# convert Lionel transformer loco to LionChief



## danpuckett (Dec 31, 2014)

I enjoy challenges. I have a 4 train set up on one layout. I run two transformer trains and two LionChief trains. I have all sidings isolated and powered separately so I can bring any train on line and run it. I have an Alaska Locomotive I would like to convert to LionChief. Is that possible? Are their kits available? Seems like Lionel discourages this kind of stuff. I would also like to add a second motor to the Alaska Locomotive. Give me advice or simply tell me I am crazy.


----------



## TrainLarry (Jan 15, 2012)

There are no conversion "kits" for LionChief electronics available that I am aware of, as you would need all the electronics and a separate remote unit for each locomotive.

If you wish to upgrade locomotives to remote operation, the Legacy or DCS system would need to be purchased; then you could retrofit the proper boards to your locomotives, either from the manufacturers, or third party suppliers.
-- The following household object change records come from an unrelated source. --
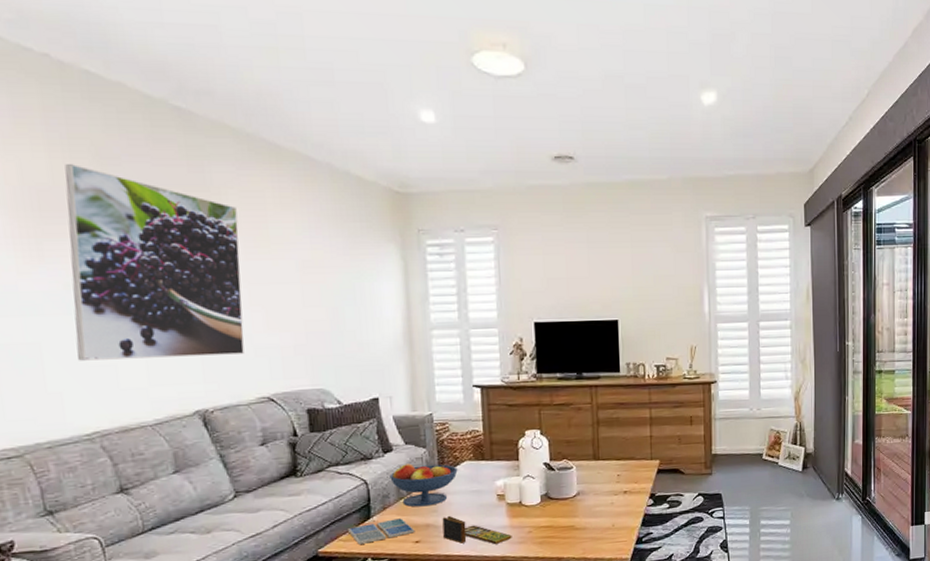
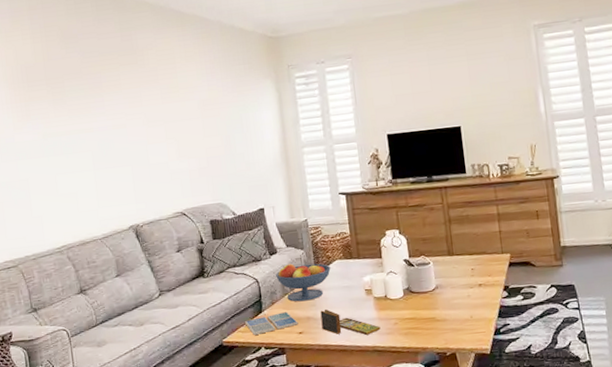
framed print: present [65,164,244,361] -> none [43,45,163,191]

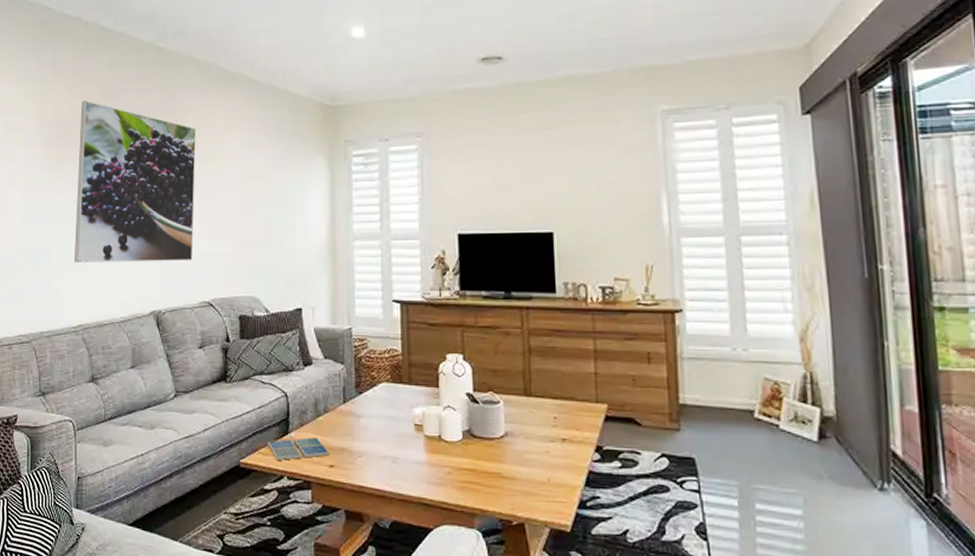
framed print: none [43,45,163,191] -> present [75,101,196,263]
fruit bowl: present [276,263,331,302] -> none [308,379,375,428]
board game: present [320,309,381,335] -> none [357,441,430,482]

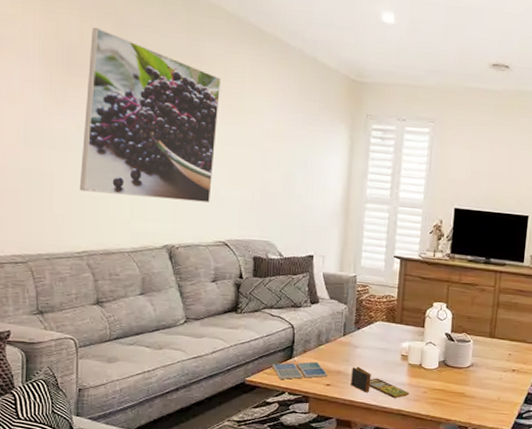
board game: none [357,441,430,482] -> present [351,366,409,398]

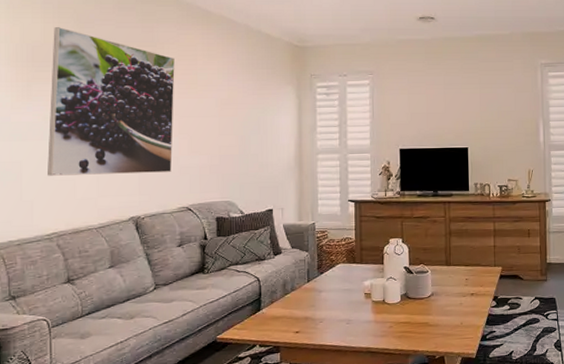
drink coaster: present [272,362,328,379] -> none [242,311,296,333]
board game: present [351,366,409,398] -> none [319,310,376,336]

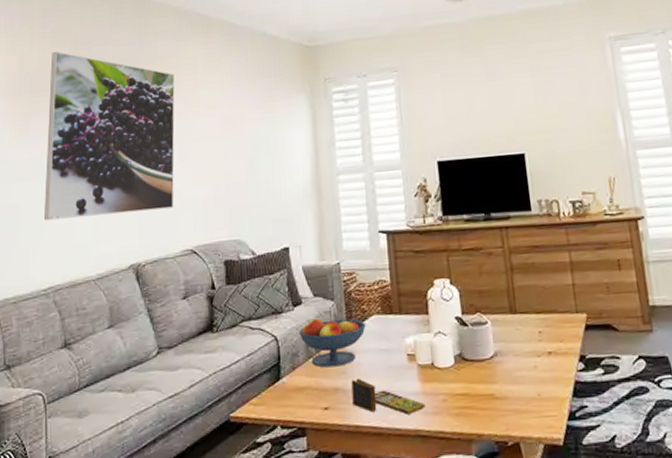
fruit bowl: none [278,265,333,302] -> present [299,318,366,368]
board game: none [319,310,376,336] -> present [351,378,425,414]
Which locomotive (type of locomotive, road number or catalog number) are you inquiring about adding a second motor to?

Larry


----------



## gunrunnerjohn (Nov 10, 2010)

If you want command conversions, the choices are TMCC using the Electric RailRoad kits or MTH DCS using the ProtoSound 2 Upgrade kits.


----------



## fitz04 (Jun 12, 2013)

Danpuckett i also have 4 trains on one layout 2 lion cheif and 2 xformers, i would like to see more info on your setup,i also have 2 trains on a ceiling shelf around my 16x35 room t


----------